* _Selected text_

◆ ◆ ◆ ◆

Project 6: Temporal Query Engine

Build a query engine that answers natural language temporal questions like “What projects was Alice working on last quarter?” by translating to graph+temporal queries.

Quick Reference

Attribute	Value
Difficulty	Level 3: Advanced
Time Estimate	2 weeks (25-35 hours)
Language	Python (Alternatives: TypeScript)
Prerequisites	Projects 1-5, Cypher, LLM function calling
Key Topics	Natural language to query translation, temporal reasoning, Cypher generation, query planning, semantic parsing

1. Learning Objectives

By completing this project, you will:

Parse temporal expressions from natural language.
Generate Cypher queries with temporal constraints.
Build a query planner that combines graph traversal with time filtering.
Use LLMs for query understanding while maintaining precision.
Create a feedback loop for query refinement.

2. Theoretical Foundation

2.1 Core Concepts

Temporal Expression Parsing: Converting “last quarter”, “in 2023”, “before the meeting” into date ranges.
Semantic Parsing: Converting natural language to structured query representation.
Query Planning: Decomposing complex questions into executable query steps.
Cypher Temporal Patterns: Using WHERE clauses with date comparisons and interval predicates.

◆ ◆ ◆ ◆

* _Assigned task A_
Please translate this sentence from the temporal query engine project page into Spanish: "Build a query engine that answers natural language temporal questions like “What projects was Alice working on last quarter?” by translating to graph+temporal queries."
* _Assigned task B_
How much time does the temporal query engine project page estimate for the project?

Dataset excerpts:
◆ ◆ ◆ ◆

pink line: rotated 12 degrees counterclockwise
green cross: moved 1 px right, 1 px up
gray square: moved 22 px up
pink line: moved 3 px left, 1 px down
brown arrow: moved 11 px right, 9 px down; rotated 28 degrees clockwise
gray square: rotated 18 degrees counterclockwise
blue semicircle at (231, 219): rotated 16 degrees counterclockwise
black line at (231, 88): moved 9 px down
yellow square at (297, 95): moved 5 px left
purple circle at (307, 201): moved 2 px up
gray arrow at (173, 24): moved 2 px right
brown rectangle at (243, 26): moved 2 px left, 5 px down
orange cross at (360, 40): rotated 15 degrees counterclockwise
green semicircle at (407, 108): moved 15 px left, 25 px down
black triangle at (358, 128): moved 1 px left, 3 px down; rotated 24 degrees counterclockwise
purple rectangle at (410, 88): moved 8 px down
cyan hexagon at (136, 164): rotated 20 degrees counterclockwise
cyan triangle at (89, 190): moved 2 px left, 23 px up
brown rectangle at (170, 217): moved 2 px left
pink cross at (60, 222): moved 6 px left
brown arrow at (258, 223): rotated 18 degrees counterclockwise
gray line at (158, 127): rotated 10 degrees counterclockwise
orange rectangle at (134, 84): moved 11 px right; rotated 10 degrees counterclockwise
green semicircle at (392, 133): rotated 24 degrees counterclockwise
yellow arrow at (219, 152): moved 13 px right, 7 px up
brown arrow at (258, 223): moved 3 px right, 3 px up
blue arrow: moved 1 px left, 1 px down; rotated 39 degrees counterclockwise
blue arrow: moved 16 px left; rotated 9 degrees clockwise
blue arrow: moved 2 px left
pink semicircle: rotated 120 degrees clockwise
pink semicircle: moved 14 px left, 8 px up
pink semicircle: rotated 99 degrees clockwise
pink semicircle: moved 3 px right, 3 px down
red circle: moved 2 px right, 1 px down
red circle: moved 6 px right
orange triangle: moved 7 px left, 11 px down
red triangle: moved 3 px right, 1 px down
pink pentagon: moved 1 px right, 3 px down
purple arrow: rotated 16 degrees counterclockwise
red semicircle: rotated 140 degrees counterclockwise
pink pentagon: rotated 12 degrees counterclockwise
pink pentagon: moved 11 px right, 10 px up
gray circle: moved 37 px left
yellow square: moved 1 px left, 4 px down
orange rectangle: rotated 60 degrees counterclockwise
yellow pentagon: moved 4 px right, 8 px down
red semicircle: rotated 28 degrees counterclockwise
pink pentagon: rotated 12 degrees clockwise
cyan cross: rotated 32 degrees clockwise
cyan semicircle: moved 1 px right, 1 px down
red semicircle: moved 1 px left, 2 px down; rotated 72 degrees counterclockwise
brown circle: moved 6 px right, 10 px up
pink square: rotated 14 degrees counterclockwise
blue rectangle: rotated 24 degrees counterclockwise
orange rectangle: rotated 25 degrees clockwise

◆ ◆ ◆ ◆

* _Solution A_
Construye un motor de consultas que responda preguntas temporales en lenguaje natural como «¿En qué proyectos estaba trabajando Alice el trimestre pasado?» traduciéndolas a consultas de grafo+temporales.

* _Solution B_
2 weeks (25-35 hours).